◆ Task objective: In the records that follow, find each line with "tail" and pull it out.

◆ Bounding box coordinate data:

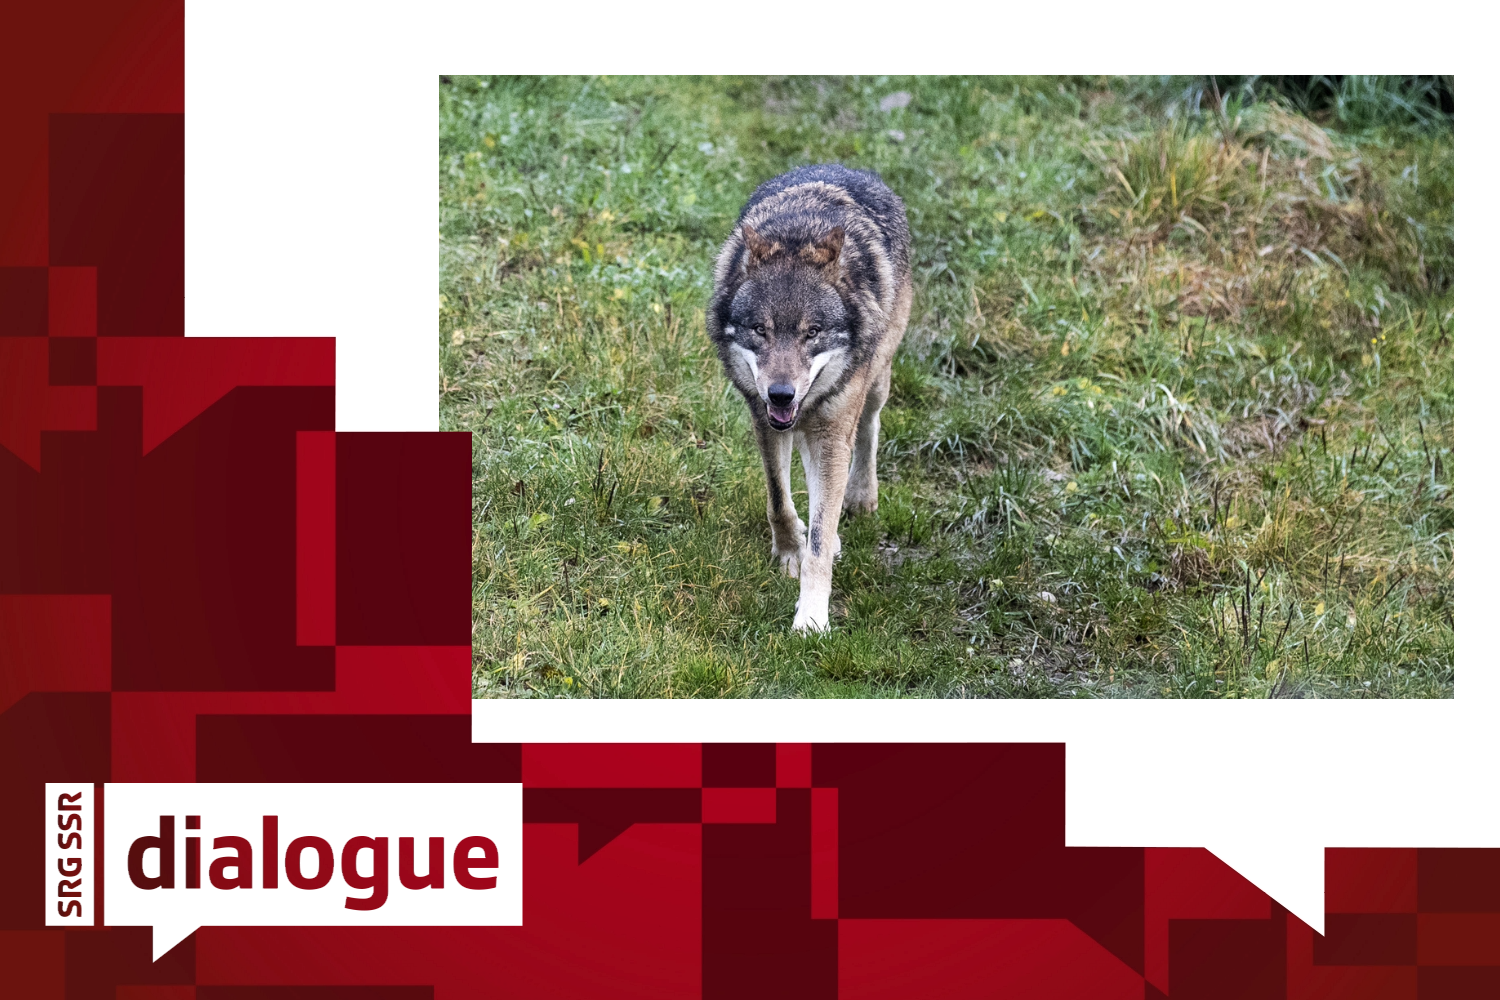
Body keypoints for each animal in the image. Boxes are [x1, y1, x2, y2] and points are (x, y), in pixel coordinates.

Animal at [707, 164, 913, 632]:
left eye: (812, 332)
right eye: (760, 330)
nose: (781, 393)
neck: (798, 233)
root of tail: (848, 167)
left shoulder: (832, 431)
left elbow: (820, 535)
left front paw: (812, 618)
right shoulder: (764, 419)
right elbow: (779, 501)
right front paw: (789, 554)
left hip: (874, 383)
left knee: (869, 429)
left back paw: (860, 497)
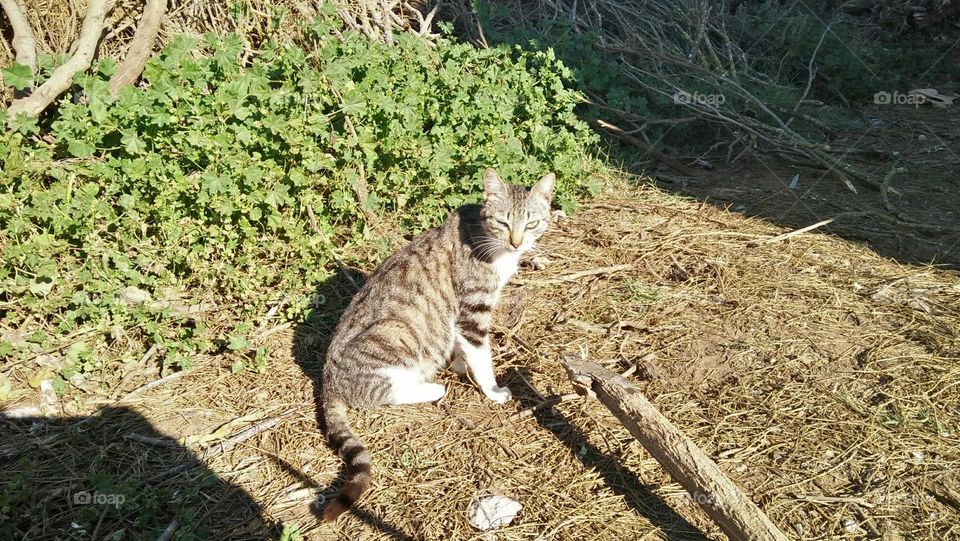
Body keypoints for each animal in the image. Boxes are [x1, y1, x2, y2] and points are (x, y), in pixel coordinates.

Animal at [320, 169, 556, 520]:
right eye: (503, 222)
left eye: (531, 223)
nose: (517, 243)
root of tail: (327, 380)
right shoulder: (473, 309)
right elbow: (481, 356)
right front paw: (492, 390)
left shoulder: (460, 317)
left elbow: (462, 346)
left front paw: (458, 364)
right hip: (396, 331)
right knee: (380, 392)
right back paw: (432, 387)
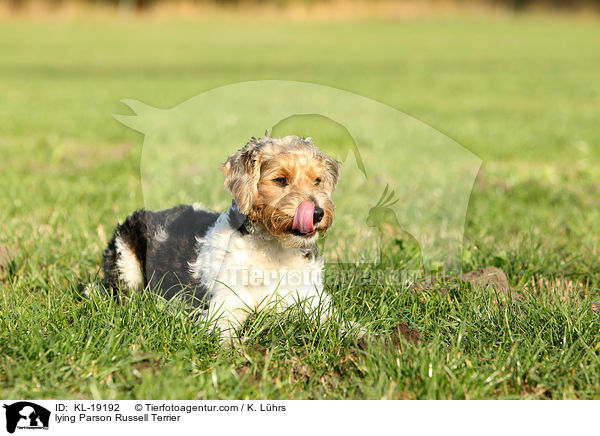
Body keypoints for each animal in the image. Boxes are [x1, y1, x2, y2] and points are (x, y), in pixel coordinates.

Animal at [99, 135, 352, 342]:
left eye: (317, 180)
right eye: (281, 179)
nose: (317, 213)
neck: (275, 251)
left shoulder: (314, 301)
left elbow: (343, 324)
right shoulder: (225, 306)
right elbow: (223, 336)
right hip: (126, 262)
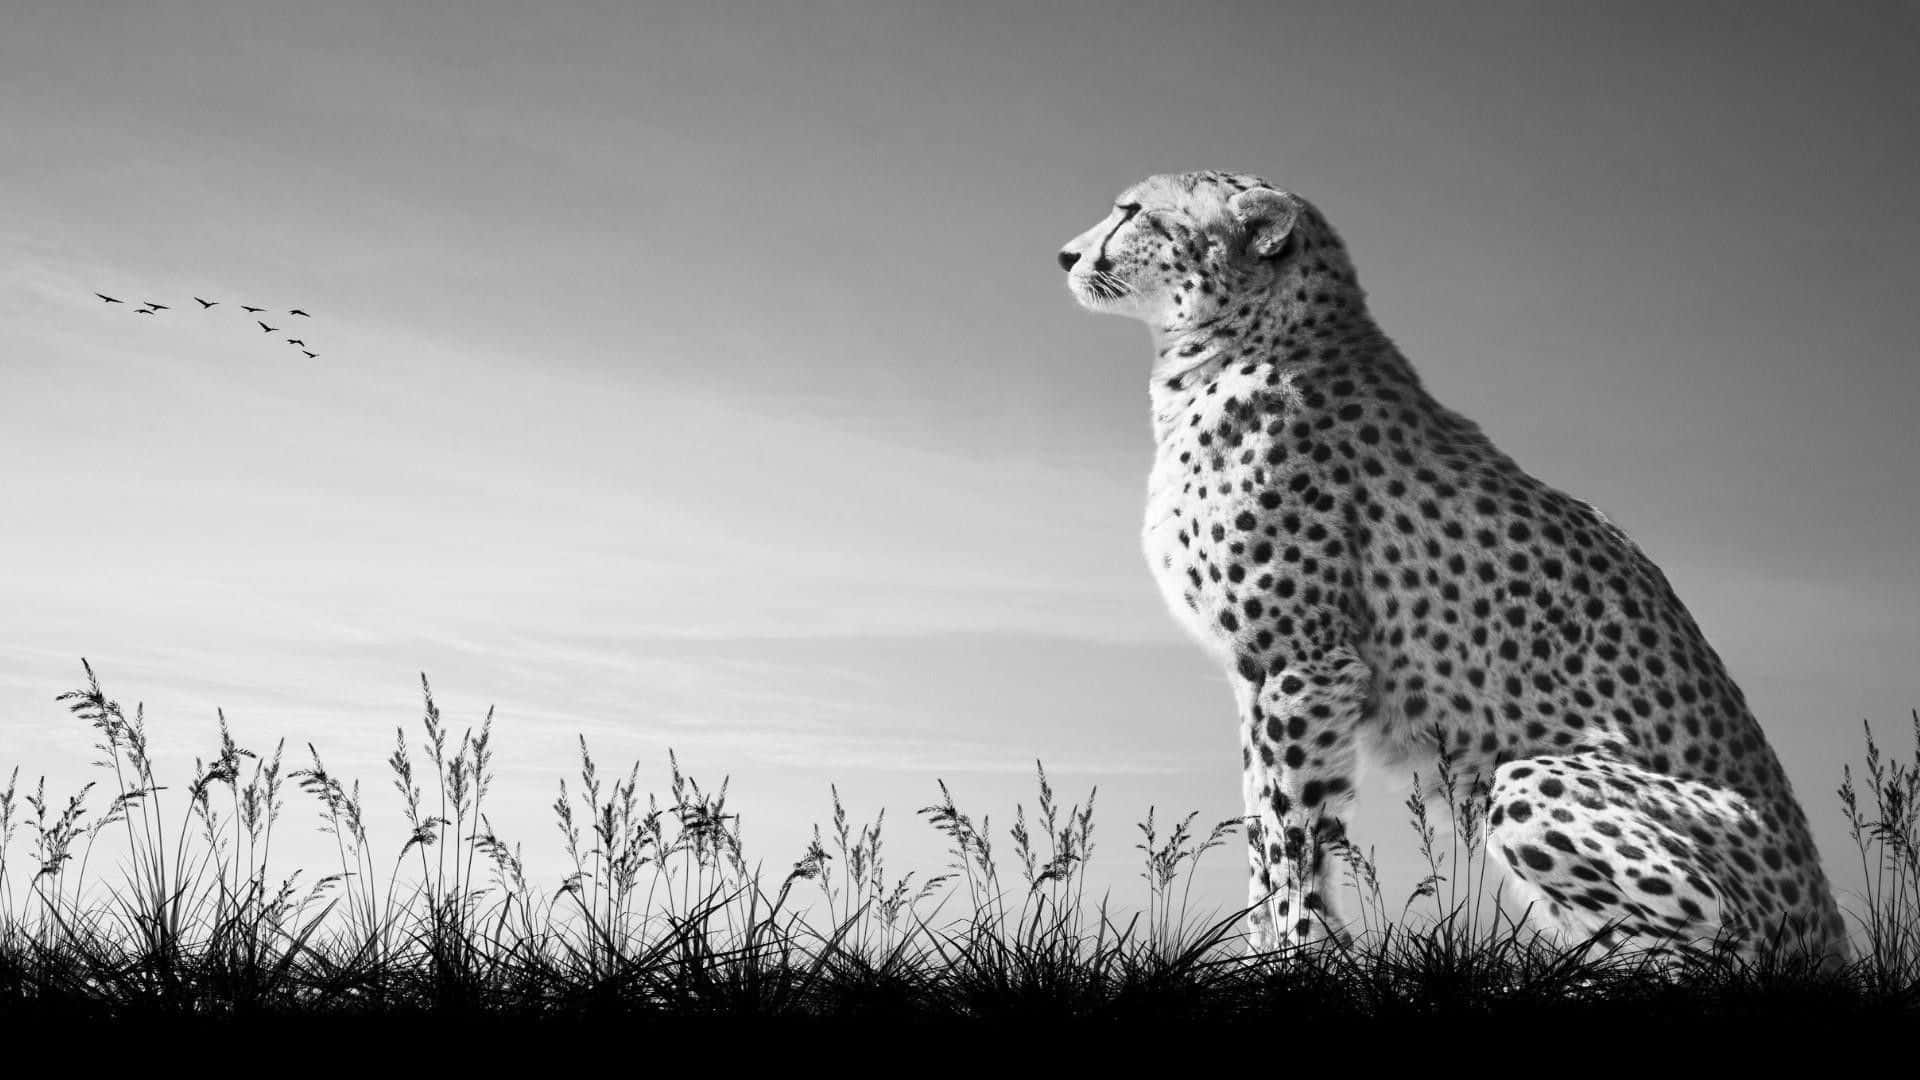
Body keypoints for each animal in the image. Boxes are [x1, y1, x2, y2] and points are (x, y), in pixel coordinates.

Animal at [1059, 170, 1850, 968]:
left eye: (1132, 212)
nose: (1065, 254)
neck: (1229, 342)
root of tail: (1825, 918)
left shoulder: (1300, 663)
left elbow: (1289, 833)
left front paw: (1292, 957)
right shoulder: (1266, 675)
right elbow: (1266, 828)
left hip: (1535, 785)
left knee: (1708, 942)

◆ Answer to this task:
root of tail: (848, 167)
root of tail: (327, 380)
root of tail: (1825, 918)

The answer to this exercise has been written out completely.